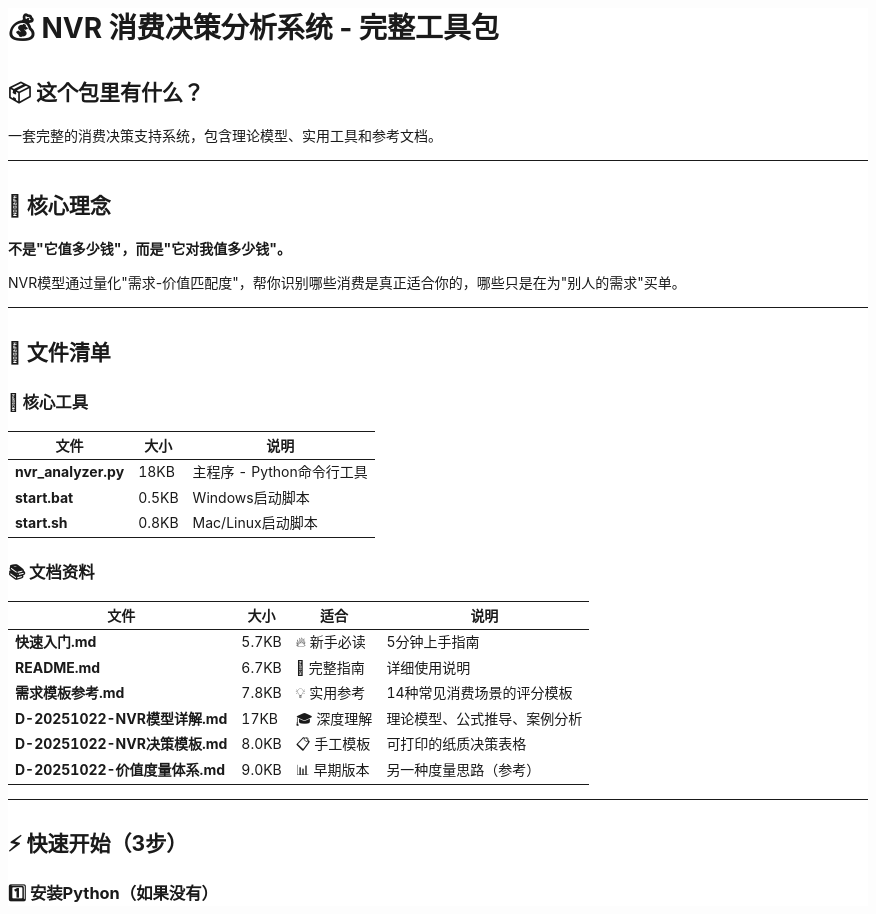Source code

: # 💰 NVR 消费决策分析系统 - 完整工具包

## 📦 这个包里有什么？

一套完整的消费决策支持系统，包含理论模型、实用工具和参考文档。

---

## 🎯 核心理念

**不是"它值多少钱"，而是"它对我值多少钱"。**

NVR模型通过量化"需求-价值匹配度"，帮你识别哪些消费是真正适合你的，哪些只是在为"别人的需求"买单。

---

## 📁 文件清单

### 🔧 核心工具

| 文件 | 大小 | 说明 |
|------|------|------|
| **nvr_analyzer.py** | 18KB | 主程序 - Python命令行工具 |
| **start.bat** | 0.5KB | Windows启动脚本 |
| **start.sh** | 0.8KB | Mac/Linux启动脚本 |

### 📚 文档资料

| 文件 | 大小 | 适合 | 说明 |
|------|------|------|------|
| **快速入门.md** | 5.7KB | 🔥 新手必读 | 5分钟上手指南 |
| **README.md** | 6.7KB | 📖 完整指南 | 详细使用说明 |
| **需求模板参考.md** | 7.8KB | 💡 实用参考 | 14种常见消费场景的评分模板 |
| **D-20251022-NVR模型详解.md** | 17KB | 🎓 深度理解 | 理论模型、公式推导、案例分析 |
| **D-20251022-NVR决策模板.md** | 8.0KB | 📋 手工模板 | 可打印的纸质决策表格 |
| **D-20251022-价值度量体系.md** | 9.0KB | 📊 早期版本 | 另一种度量思路（参考） |

---

## ⚡ 快速开始（3步）

### 1️⃣ 安装Python（如果没有）
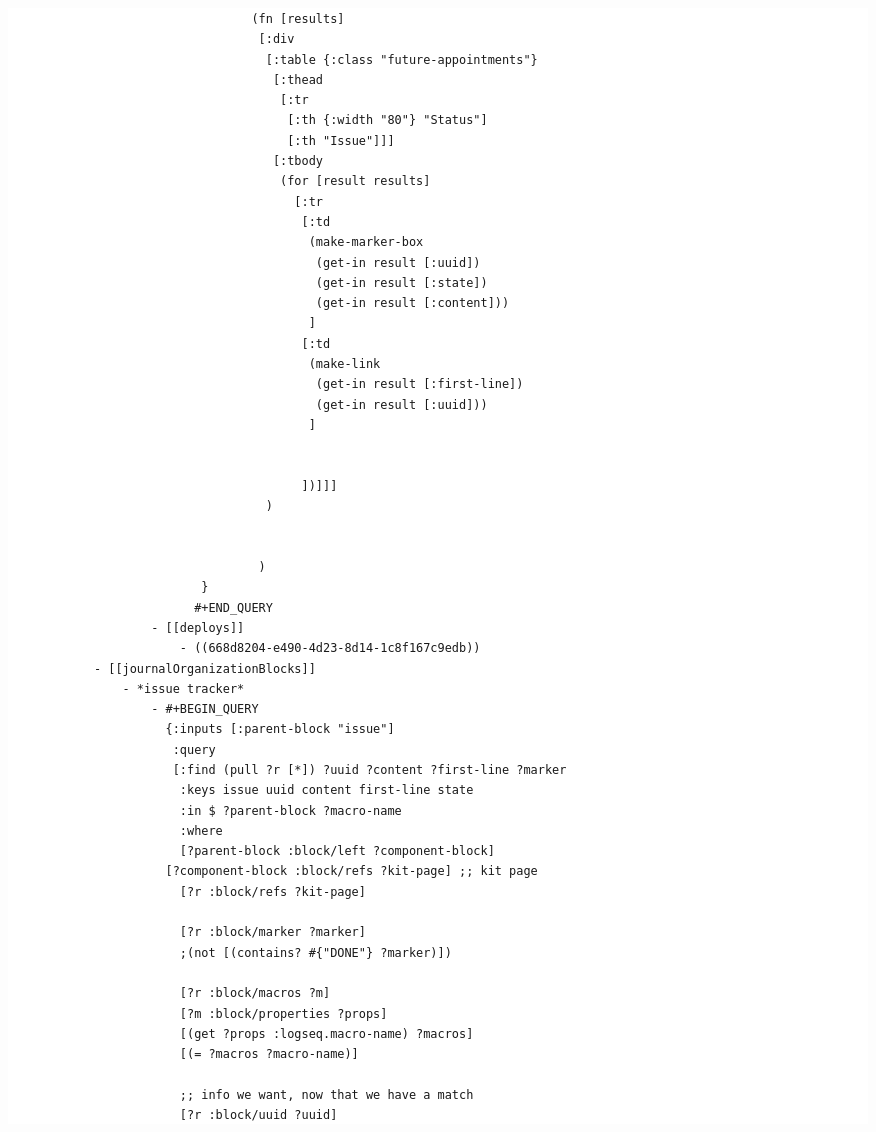 							          (fn [results]
							           [:div
							            [:table {:class "future-appointments"}
							             [:thead
							              [:tr
							               [:th {:width "80"} "Status"]
							               [:th "Issue"]]]
							             [:tbody
							              (for [result results]
							                [:tr
							                 [:td
							                  (make-marker-box 
							                   (get-in result [:uuid]) 
							                   (get-in result [:state]) 
							                   (get-in result [:content])) 
							                  ]
							                 [:td 
							                  (make-link 
							                   (get-in result [:first-line]) 
							                   (get-in result [:uuid]))
							                  ]
							                 
							  
							                 ])]]]
							            )
							           
							           
							           )
							   }
							  #+END_QUERY
						- [[deploys]]
							- ((668d8204-e490-4d23-8d14-1c8f167c9edb))
				- [[journalOrganizationBlocks]]
					- *issue tracker*
						- #+BEGIN_QUERY
						  {:inputs [:parent-block "issue"]
						   :query
						   [:find (pull ?r [*]) ?uuid ?content ?first-line ?marker
						    :keys issue uuid content first-line state
						    :in $ ?parent-block ?macro-name
						    :where
						    [?parent-block :block/left ?component-block]
						  [?component-block :block/refs ?kit-page] ;; kit page
						    [?r :block/refs ?kit-page]
						  
						    [?r :block/marker ?marker]
						    ;(not [(contains? #{"DONE"} ?marker)])
						  
						    [?r :block/macros ?m]
						    [?m :block/properties ?props]
						    [(get ?props :logseq.macro-name) ?macros]
						    [(= ?macros ?macro-name)]
						  
						    ;; info we want, now that we have a match
						    [?r :block/uuid ?uuid]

○ ○ ○ ○ ○

## WHAT IS REQUIRED
The result should be an exact copy of the material, containing no pictures.

## WRITTEN SOLUTION
Source code

: # 💰 NVR 消费决策分析系统 - 完整工具包

## 📦 这个包里有什么？

一套完整的消费决策支持系统，包含理论模型、实用工具和参考文档。

---

## 🎯 核心理念

**不是"它值多少钱"，而是"它对我值多少钱"。**

NVR模型通过量化"需求-价值匹配度"，帮你识别哪些消费是真正适合你的，哪些只是在为"别人的需求"买单。

---

## 📁 文件清单

### 🔧 核心工具

| 文件 | 大小 | 说明 |
|------|------|------|
| **nvr_analyzer.py** | 18KB | 主程序 - Python命令行工具 |
| **start.bat** | 0.5KB | Windows启动脚本 |
| **start.sh** | 0.8KB | Mac/Linux启动脚本 |

### 📚 文档资料

| 文件 | 大小 | 适合 | 说明 |
|------|------|------|------|
| **快速入门.md** | 5.7KB | 🔥 新手必读 | 5分钟上手指南 |
| **README.md** | 6.7KB | 📖 完整指南 | 详细使用说明 |
| **需求模板参考.md** | 7.8KB | 💡 实用参考 | 14种常见消费场景的评分模板 |
| **D-20251022-NVR模型详解.md** | 17KB | 🎓 深度理解 | 理论模型、公式推导、案例分析 |
| **D-20251022-NVR决策模板.md** | 8.0KB | 📋 手工模板 | 可打印的纸质决策表格 |
| **D-20251022-价值度量体系.md** | 9.0KB | 📊 早期版本 | 另一种度量思路（参考） |

---

## ⚡ 快速开始（3步）

### 1️⃣ 安装Python（如果没有）
 							          (fn [results]
							           [:div
							            [:table {:class "future-appointments"}
							             [:thead
							              [:tr
							               [:th {:width "80"} "Status"]
							               [:th "Issue"]]]
							             [:tbody
							              (for [result results]
							                [:tr
							                 [:td
							                  (make-marker-box 
							                   (get-in result [:uuid]) 
							                   (get-in result [:state]) 
							                   (get-in result [:content])) 
							                  ]
							                 [:td 
							                  (make-link 
							                   (get-in result [:first-line]) 
							                   (get-in result [:uuid]))
							                  ]
							                 
							  
							                 ])]]]
							            )
							           
							           
							           )
							   }
							  #+END_QUERY
						- [[deploys]]
							- ((668d8204-e490-4d23-8d14-1c8f167c9edb))
				- [[journalOrganizationBlocks]]
					- *issue tracker*
						- #+BEGIN_QUERY
						  {:inputs [:parent-block "issue"]
						   :query
						   [:find (pull ?r [*]) ?uuid ?content ?first-line ?marker
						    :keys issue uuid content first-line state
						    :in $ ?parent-block ?macro-name
						    :where
						    [?parent-block :block/left ?component-block]
						  [?component-block :block/refs ?kit-page] ;; kit page
						    [?r :block/refs ?kit-page]
						  
						    [?r :block/marker ?marker]
						    ;(not [(contains? #{"DONE"} ?marker)])
						  
						    [?r :block/macros ?m]
						    [?m :block/properties ?props]
						    [(get ?props :logseq.macro-name) ?macros]
						    [(= ?macros ?macro-name)]
						  
						    ;; info we want, now that we have a match
						    [?r :block/uuid ?uuid]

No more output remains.